Historic meeting: Rome Pope and Russian Patriarch to address killing of Christians in Middle East
Pope Francis and the head of the Russian Orthodox Church will meet in Cuba next week in what could be a landmark step towards healing the 1,000-year-old rift between the Western and Eastern branches of Christianity, the Reuters reports.
The Vatican and the Moscow Patriarchate announced on Friday that Francis will stop in Cuba on Feb. 12 on his way to Mexico to hold talks with Patriarch Kirill, the first in history between a Roman Catholic pope and a Russian Orthodox patriarch.
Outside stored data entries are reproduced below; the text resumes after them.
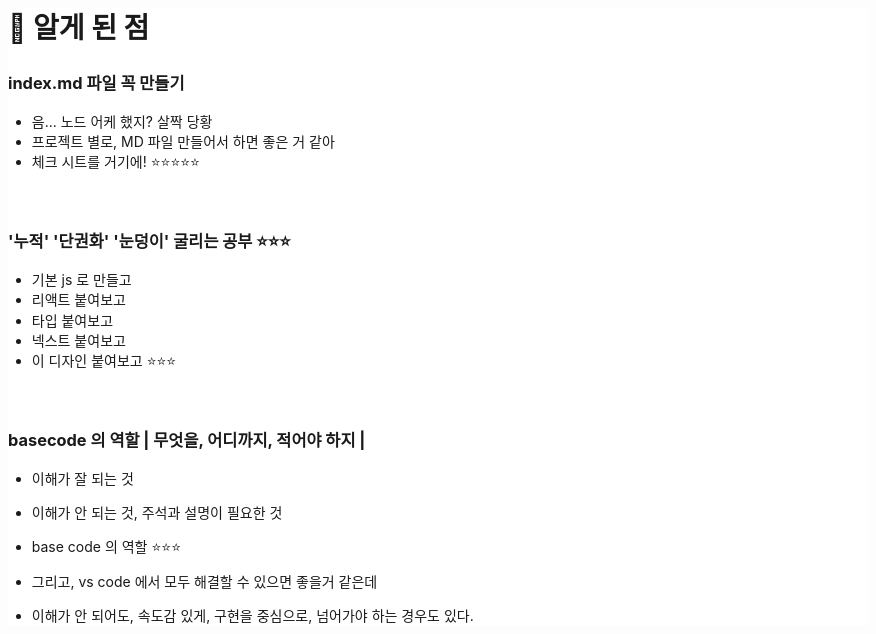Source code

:# 👏 알게 된 점
### index.md 파일 꼭 만들기 
- 음... 노드 어케 했지? 살짝 당황
- 프로젝트 별로, MD 파일 만들어서 하면 좋은 거 같아
- 체크 시트를 거기에! ⭐⭐⭐⭐⭐ 

<br>

### '누적' '단권화' '눈덩이' 굴리는 공부 ⭐⭐⭐ 
- 기본 js 로 만들고 
- 리액트 붙여보고 
- 타입 붙여보고 
- 넥스트 붙여보고 
- 이 디자인 붙여보고 ⭐⭐⭐ 

<br>

### basecode 의 역할 | 무엇을, 어디까지, 적어야 하지 | 
- 이해가 잘 되는 것 
- 이해가 안 되는 것, 주석과 설명이 필요한 것 
- base code 의 역할 ⭐⭐⭐ 

- 그리고, vs code 에서 모두 해결할 수 있으면 좋을거 같은데 

- 이해가 안 되어도, 속도감 있게, 구현을 중심으로, 넘어가야 하는 경우도 있다. 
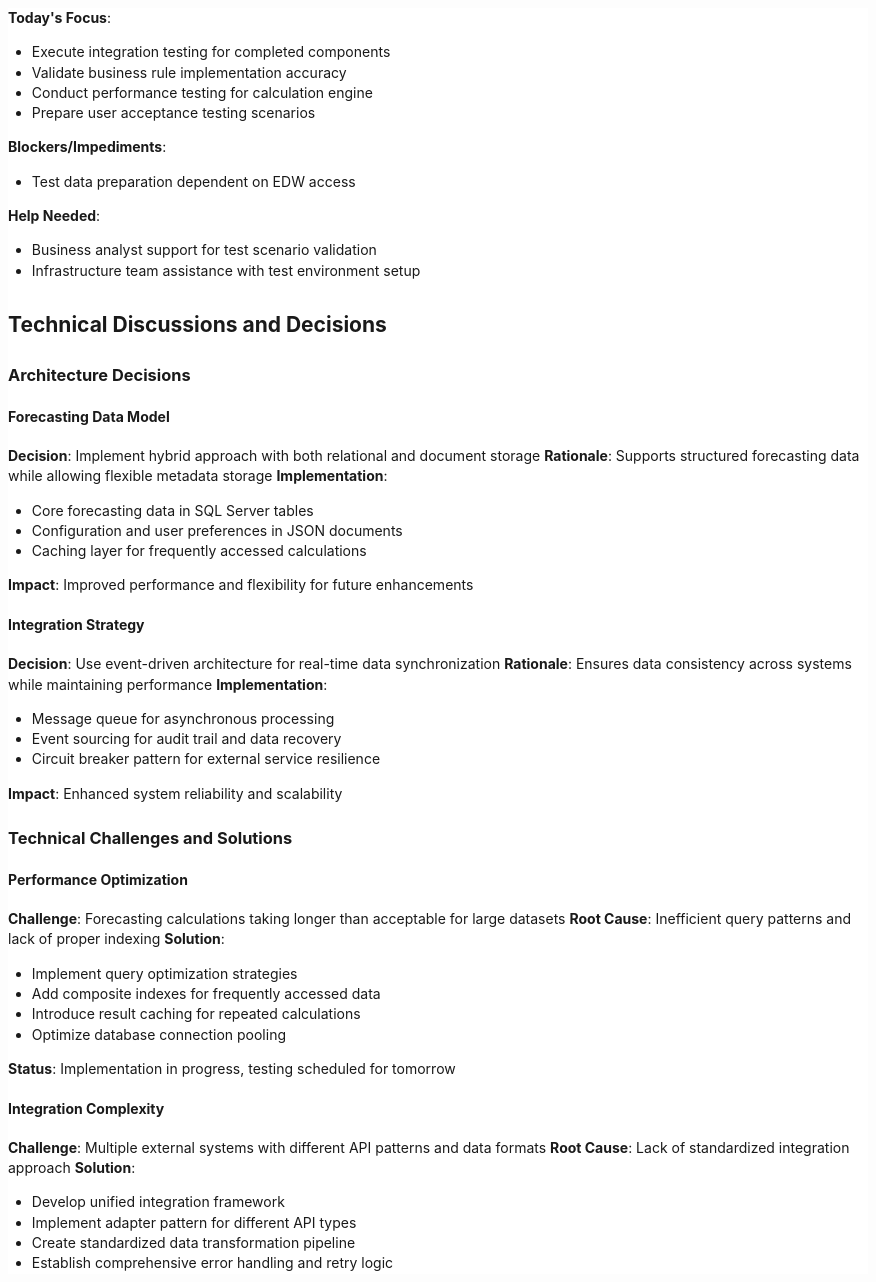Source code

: **Today's Focus**:
- Execute integration testing for completed components
- Validate business rule implementation accuracy
- Conduct performance testing for calculation engine
- Prepare user acceptance testing scenarios

**Blockers/Impediments**:
- Test data preparation dependent on EDW access

**Help Needed**:
- Business analyst support for test scenario validation
- Infrastructure team assistance with test environment setup

## Technical Discussions and Decisions

### Architecture Decisions

#### Forecasting Data Model
**Decision**: Implement hybrid approach with both relational and document storage
**Rationale**: Supports structured forecasting data while allowing flexible metadata storage
**Implementation**: 
- Core forecasting data in SQL Server tables
- Configuration and user preferences in JSON documents
- Caching layer for frequently accessed calculations

**Impact**: Improved performance and flexibility for future enhancements

#### Integration Strategy
**Decision**: Use event-driven architecture for real-time data synchronization
**Rationale**: Ensures data consistency across systems while maintaining performance
**Implementation**:
- Message queue for asynchronous processing
- Event sourcing for audit trail and data recovery
- Circuit breaker pattern for external service resilience

**Impact**: Enhanced system reliability and scalability

### Technical Challenges and Solutions

#### Performance Optimization
**Challenge**: Forecasting calculations taking longer than acceptable for large datasets
**Root Cause**: Inefficient query patterns and lack of proper indexing
**Solution**: 
- Implement query optimization strategies
- Add composite indexes for frequently accessed data
- Introduce result caching for repeated calculations
- Optimize database connection pooling

**Status**: Implementation in progress, testing scheduled for tomorrow

#### Integration Complexity
**Challenge**: Multiple external systems with different API patterns and data formats
**Root Cause**: Lack of standardized integration approach
**Solution**:
- Develop unified integration framework
- Implement adapter pattern for different API types
- Create standardized data transformation pipeline
- Establish comprehensive error handling and retry logic
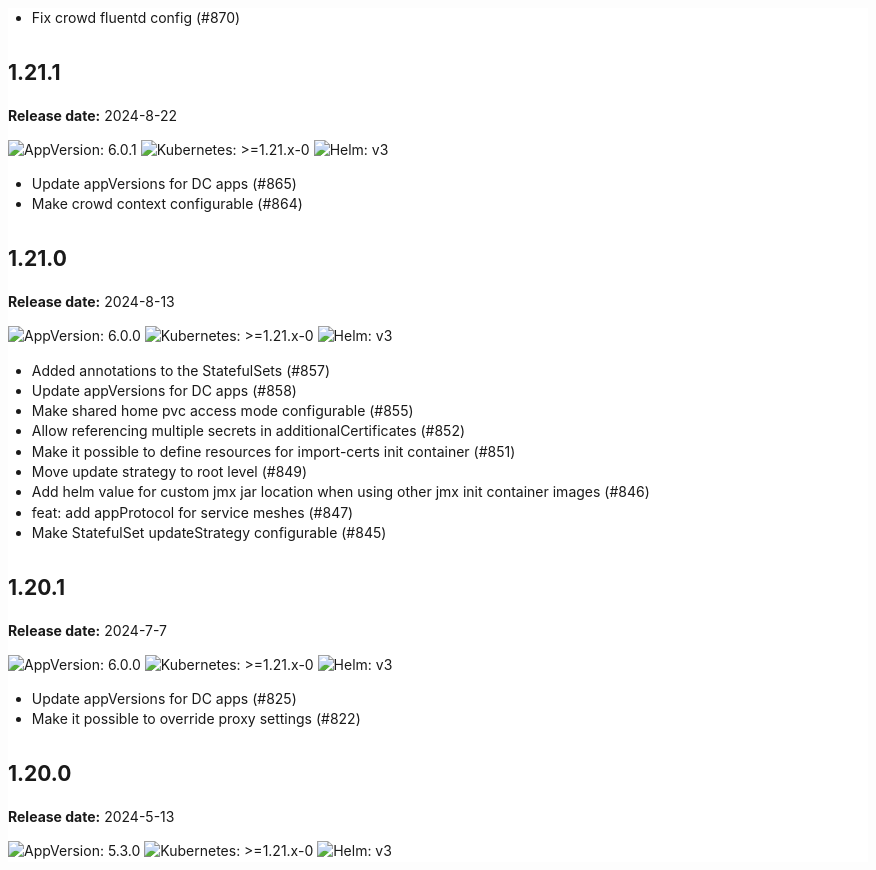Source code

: * Fix crowd fluentd config (#870)

## 1.21.1

**Release date:** 2024-8-22

![AppVersion: 6.0.1](https://img.shields.io/static/v1?label=AppVersion&message=6.0.1&color=success&logo=)
![Kubernetes: >=1.21.x-0](https://img.shields.io/static/v1?label=Kubernetes&message=>=1.21.x-0&color=informational&logo=kubernetes)
![Helm: v3](https://img.shields.io/static/v1?label=Helm&message=v3&color=informational&logo=helm)

* Update appVersions for DC apps (#865)
* Make crowd context configurable (#864)

## 1.21.0

**Release date:** 2024-8-13

![AppVersion: 6.0.0](https://img.shields.io/static/v1?label=AppVersion&message=6.0.0&color=success&logo=)
![Kubernetes: >=1.21.x-0](https://img.shields.io/static/v1?label=Kubernetes&message=>=1.21.x-0&color=informational&logo=kubernetes)
![Helm: v3](https://img.shields.io/static/v1?label=Helm&message=v3&color=informational&logo=helm)

* Added annotations to the StatefulSets (#857)
* Update appVersions for DC apps (#858)
* Make shared home pvc access mode configurable (#855)
* Allow referencing multiple secrets in additionalCertificates (#852)
* Make it possible to define resources for import-certs init container (#851)
* Move update strategy to root level (#849)
* Add helm value for custom jmx jar location when using other jmx init container images (#846)
* feat: add appProtocol for service meshes (#847)
* Make StatefulSet updateStrategy configurable (#845)

## 1.20.1

**Release date:** 2024-7-7

![AppVersion: 6.0.0](https://img.shields.io/static/v1?label=AppVersion&message=6.0.0&color=success&logo=)
![Kubernetes: >=1.21.x-0](https://img.shields.io/static/v1?label=Kubernetes&message=>=1.21.x-0&color=informational&logo=kubernetes)
![Helm: v3](https://img.shields.io/static/v1?label=Helm&message=v3&color=informational&logo=helm)

* Update appVersions for DC apps (#825)
* Make it possible to override proxy settings (#822)

## 1.20.0

**Release date:** 2024-5-13

![AppVersion: 5.3.0](https://img.shields.io/static/v1?label=AppVersion&message=5.3.0&color=success&logo=)
![Kubernetes: >=1.21.x-0](https://img.shields.io/static/v1?label=Kubernetes&message=>=1.21.x-0&color=informational&logo=kubernetes)
![Helm: v3](https://img.shields.io/static/v1?label=Helm&message=v3&color=informational&logo=helm)
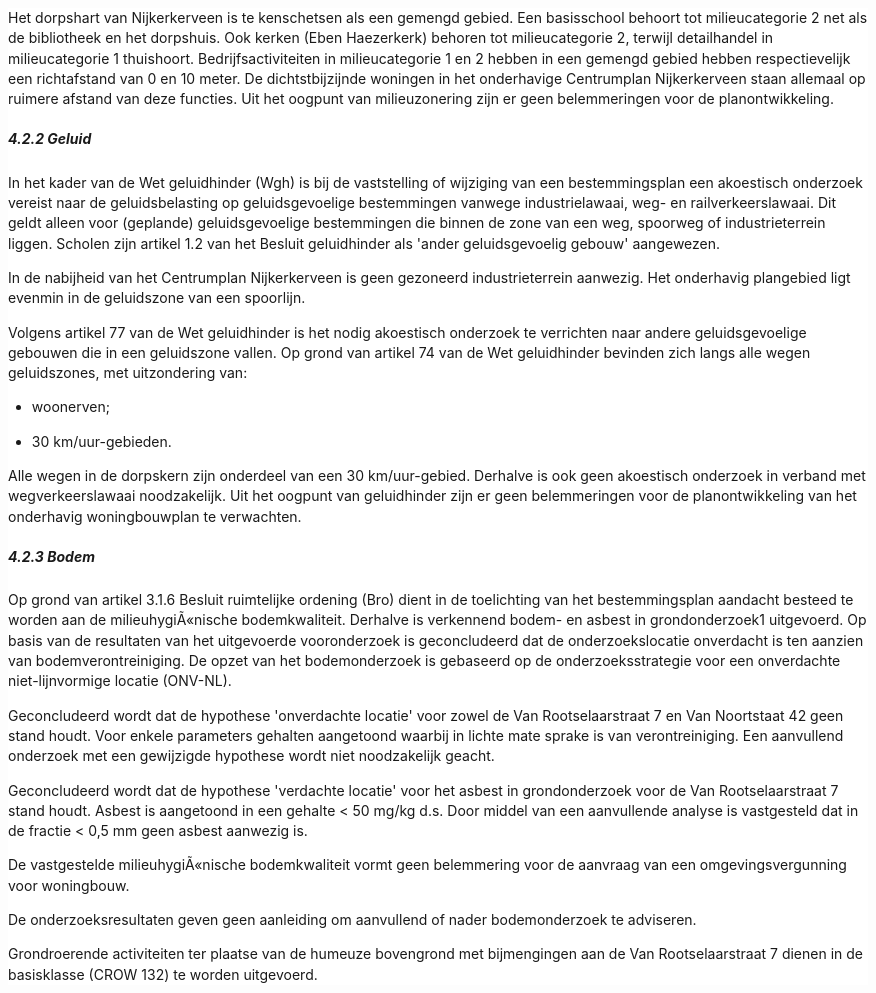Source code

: Het dorpshart van Nijkerkerveen is te kenschetsen als een gemengd gebied. Een basisschool behoort tot milieucategorie 2 net als de bibliotheek en het dorpshuis. Ook kerken (Eben Haezerkerk) behoren tot milieucategorie 2, terwijl detailhandel in milieucategorie 1 thuishoort. Bedrijfsactiviteiten in milieucategorie 1 en 2 hebben in een gemengd gebied hebben respectievelijk een richtafstand van 0 en 10 meter. De dichtstbijzijnde woningen in het onderhavige Centrumplan Nijkerkerveen staan allemaal op ruimere afstand van deze functies. Uit het oogpunt van milieuzonering zijn er geen belemmeringen voor de planontwikkeling.

##### 4\.2\.2 Geluid

In het kader van de Wet geluidhinder (Wgh) is bij de vaststelling of wijziging van een bestemmingsplan een akoestisch onderzoek vereist naar de geluidsbelasting op geluidsgevoelige bestemmingen vanwege industrielawaai, weg\- en railverkeerslawaai. Dit geldt alleen voor (geplande) geluidsgevoelige bestemmingen die binnen de zone van een weg, spoorweg of industrieterrein liggen. Scholen zijn artikel 1\.2 van het Besluit geluidhinder als 'ander geluidsgevoelig gebouw' aangewezen.

In de nabijheid van het Centrumplan Nijkerkerveen is geen gezoneerd industrieterrein aanwezig. Het onderhavig plangebied ligt evenmin in de geluidszone van een spoorlijn.

Volgens artikel 77 van de Wet geluidhinder is het nodig akoestisch onderzoek te verrichten naar andere geluidsgevoelige gebouwen die in een geluidszone vallen. Op grond van artikel 74 van de Wet geluidhinder bevinden zich langs alle wegen geluidszones, met uitzondering van:

* woonerven;

* 30 km/uur\-gebieden.

Alle wegen in de dorpskern zijn onderdeel van een 30 km/uur\-gebied. Derhalve is ook geen akoestisch onderzoek in verband met wegverkeerslawaai noodzakelijk. Uit het oogpunt van geluidhinder zijn er geen belemmeringen voor de planontwikkeling van het onderhavig woningbouwplan te verwachten.

##### 4\.2\.3 Bodem

Op grond van artikel 3\.1\.6 Besluit ruimtelijke ordening (Bro) dient in de toelichting van het bestemmingsplan aandacht besteed te worden aan de milieuhygiÃ«nische bodemkwaliteit. Derhalve is verkennend bodem\- en asbest in grondonderzoek1 uitgevoerd. Op basis van de resultaten van het uitgevoerde vooronderzoek is geconcludeerd dat de onderzoekslocatie onverdacht is ten aanzien van bodemverontreiniging. De opzet van het bodemonderzoek is gebaseerd op de onderzoeksstrategie voor een onverdachte niet\-lijnvormige locatie (ONV\-NL).

Geconcludeerd wordt dat de hypothese 'onverdachte locatie' voor zowel de Van Rootselaarstraat 7 en Van Noortstaat 42 geen stand houdt. Voor enkele parameters gehalten aangetoond waarbij in lichte mate sprake is van verontreiniging. Een aanvullend onderzoek met een gewijzigde hypothese wordt niet noodzakelijk geacht.

Geconcludeerd wordt dat de hypothese 'verdachte locatie' voor het asbest in grondonderzoek voor de Van Rootselaarstraat 7 stand houdt. Asbest is aangetoond in een gehalte \< 50 mg/kg d.s. Door middel van een aanvullende analyse is vastgesteld dat in de fractie \< 0,5 mm geen asbest aanwezig is.

De vastgestelde milieuhygiÃ«nische bodemkwaliteit vormt geen belemmering voor de aanvraag van een omgevingsvergunning voor woningbouw.

De onderzoeksresultaten geven geen aanleiding om aanvullend of nader bodemonderzoek te adviseren.

Grondroerende activiteiten ter plaatse van de humeuze bovengrond met bijmengingen aan de Van Rootselaarstraat 7 dienen in de basisklasse (CROW 132\) te worden uitgevoerd.

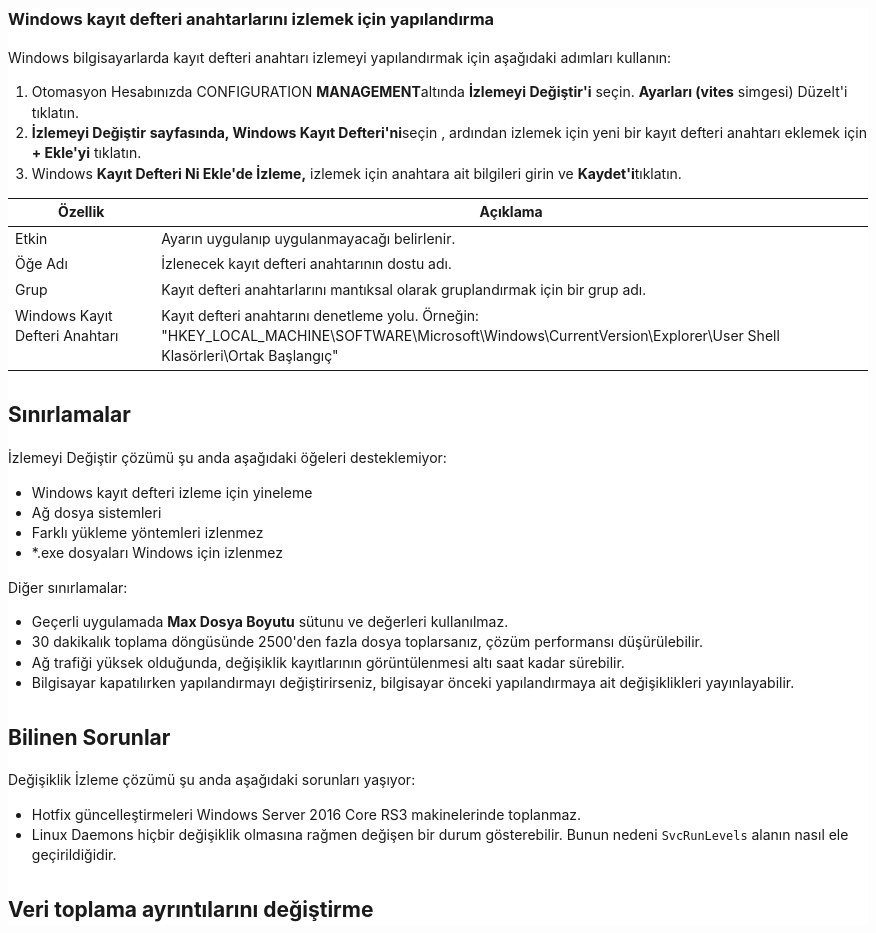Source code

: ### <a name="configure-windows-registry-keys-to-track"></a>Windows kayıt defteri anahtarlarını izlemek için yapılandırma

Windows bilgisayarlarda kayıt defteri anahtarı izlemeyi yapılandırmak için aşağıdaki adımları kullanın:

1. Otomasyon Hesabınızda CONFIGURATION **MANAGEMENT**altında **İzlemeyi Değiştir'i** seçin. **Ayarları (vites** simgesi) Düzelt'i tıklatın.
2. **İzlemeyi Değiştir** **sayfasında, Windows Kayıt Defteri'ni**seçin , ardından izlemek için yeni bir kayıt defteri anahtarı eklemek için **+ Ekle'yi** tıklatın.
3. Windows **Kayıt Defteri Ni Ekle'de İzleme,** izlemek için anahtara ait bilgileri girin ve **Kaydet'i**tıklatın.

|Özellik  |Açıklama  |
|---------|---------|
|Etkin     | Ayarın uygulanıp uygulanmayacağı belirlenir.        |
|Öğe Adı     | İzlenecek kayıt defteri anahtarının dostu adı.        |
|Grup     | Kayıt defteri anahtarlarını mantıksal olarak gruplandırmak için bir grup adı.        |
|Windows Kayıt Defteri Anahtarı   | Kayıt defteri anahtarını denetleme yolu. Örneğin: "HKEY_LOCAL_MACHINE\SOFTWARE\Microsoft\Windows\CurrentVersion\Explorer\User Shell Klasörleri\Ortak Başlangıç"      |

## <a name="limitations"></a>Sınırlamalar

İzlemeyi Değiştir çözümü şu anda aşağıdaki öğeleri desteklemiyor:

* Windows kayıt defteri izleme için yineleme
* Ağ dosya sistemleri
* Farklı yükleme yöntemleri izlenmez
* *.exe dosyaları Windows için izlenmez

Diğer sınırlamalar:

* Geçerli uygulamada **Max Dosya Boyutu** sütunu ve değerleri kullanılmaz.
* 30 dakikalık toplama döngüsünde 2500'den fazla dosya toplarsanız, çözüm performansı düşürülebilir.
* Ağ trafiği yüksek olduğunda, değişiklik kayıtlarının görüntülenmesi altı saat kadar sürebilir.
* Bilgisayar kapatılırken yapılandırmayı değiştirirseniz, bilgisayar önceki yapılandırmaya ait değişiklikleri yayınlayabilir.

## <a name="known-issues"></a>Bilinen Sorunlar

Değişiklik İzleme çözümü şu anda aşağıdaki sorunları yaşıyor:

* Hotfix güncelleştirmeleri Windows Server 2016 Core RS3 makinelerinde toplanmaz.
* Linux Daemons hiçbir değişiklik olmasına rağmen değişen bir durum gösterebilir. Bunun nedeni `SvcRunLevels` alanın nasıl ele geçirildiğidir.

## <a name="change-tracking-data-collection-details"></a>Veri toplama ayrıntılarını değiştirme

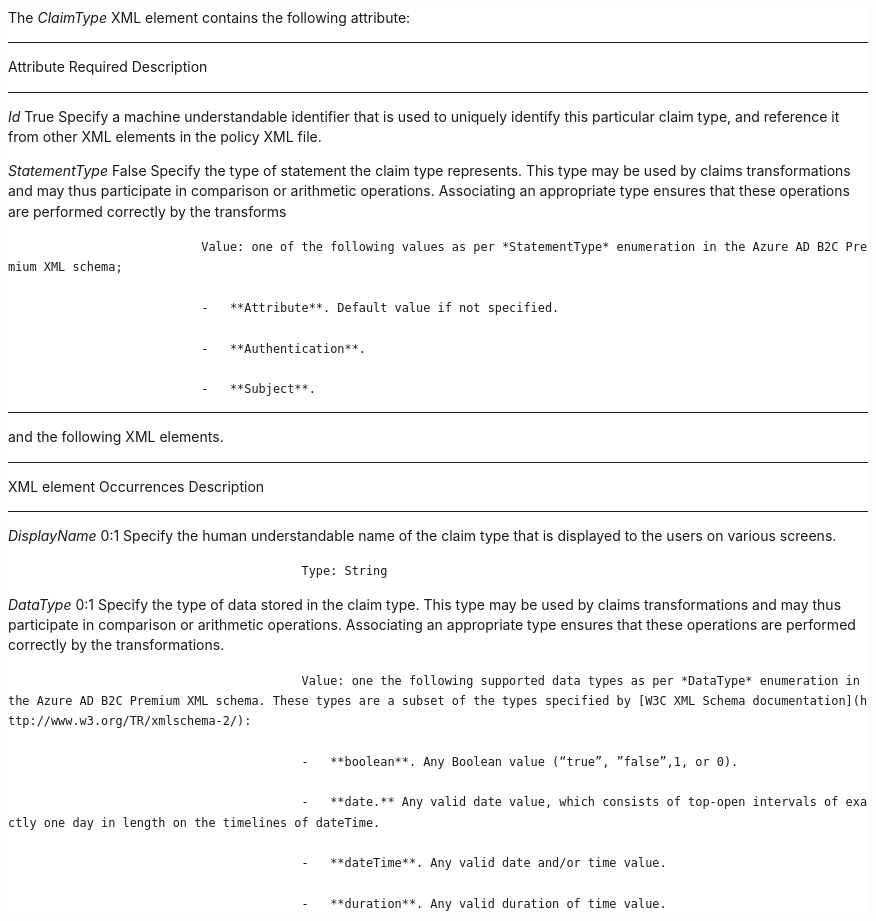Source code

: The *ClaimType* XML element contains the following attribute:

  ----------------------------------------------------------------------------------------------------------------------------------------------------------------------------------------------------------------------------------------------------------------------------------------------------------------
  Attribute         Required   Description
  ----------------- ---------- -----------------------------------------------------------------------------------------------------------------------------------------------------------------------------------------------------------------------------------------------------------------------------------
  *Id*              True       Specify a machine understandable identifier that is used to uniquely identify this particular claim type, and reference it from other XML elements in the policy XML file.

  *StatementType*   False      Specify the type of statement the claim type represents. This type may be used by claims transformations and may thus participate in comparison or arithmetic operations. Associating an appropriate type ensures that these operations are performed correctly by the transforms

                               Value: one of the following values as per *StatementType* enumeration in the Azure AD B2C Premium XML schema;

                               -   **Attribute**. Default value if not specified.

                               -   **Authentication**.

                               -   **Subject**.

  ----------------------------------------------------------------------------------------------------------------------------------------------------------------------------------------------------------------------------------------------------------------------------------------------------------------

and the following XML elements.

  ------------------------------------------------------------------------------------------------------------------------------------------------------------------------------------------------------------------------------------------------------------------------------------------------------------------------------
  XML element                  Occurrences   Description
  ---------------------------- ------------- -----------------------------------------------------------------------------------------------------------------------------------------------------------------------------------------------------------------------------------------------------------------------------------
  *DisplayName*                0:1           Specify the human understandable name of the claim type that is displayed to the users on various screens.

                                             Type: String

  *DataType*                   0:1           Specify the type of data stored in the claim type. This type may be used by claims transformations and may thus participate in comparison or arithmetic operations. Associating an appropriate type ensures that these operations are performed correctly by the transformations.

                                             Value: one the following supported data types as per *DataType* enumeration in the Azure AD B2C Premium XML schema. These types are a subset of the types specified by [W3C XML Schema documentation](http://www.w3.org/TR/xmlschema-2/):

                                             -   **boolean**. Any Boolean value (“true”, ”false”,1, or 0).

                                             -   **date.** Any valid date value, which consists of top-open intervals of exactly one day in length on the timelines of dateTime.

                                             -   **dateTime**. Any valid date and/or time value.

                                             -   **duration**. Any valid duration of time value.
There, they will appeal for an end to persecution and killing of Christians in the Middle East, the Russian side said, according to the Reuters.
The Vatican said the leaders would hold several hours of private talks at Havana airport, deliver public speeches and sign a joint statement. The meeting was brokered by Cuban President Raul Castro, who hosted the pope in Cuba last year. The Vatican helped arrange the rapprochement between Cuba and the United States. Such a meeting eluded Francis' two immediate predecessors, Benedict and John Paul, who both tried but failed to reach agreement with Kirill and previous patriarchs to hold talks on the prospects for eventual Christian unity, the Reuters notes.
"The situation shaping up today in the Middle East, in North and Central Africa and in some other regions where extremists are carrying out a genuine genocide of the Christian population demands urgent measures and an even closer cooperation between the Christian churches," Senior Orthodox cleric Metropolitan Hilarion said as cited by the Reuters. "We need to put aside internal disagreements at this tragic time and join efforts to save Christians in the regions where they are subject to the most atrocious persecution."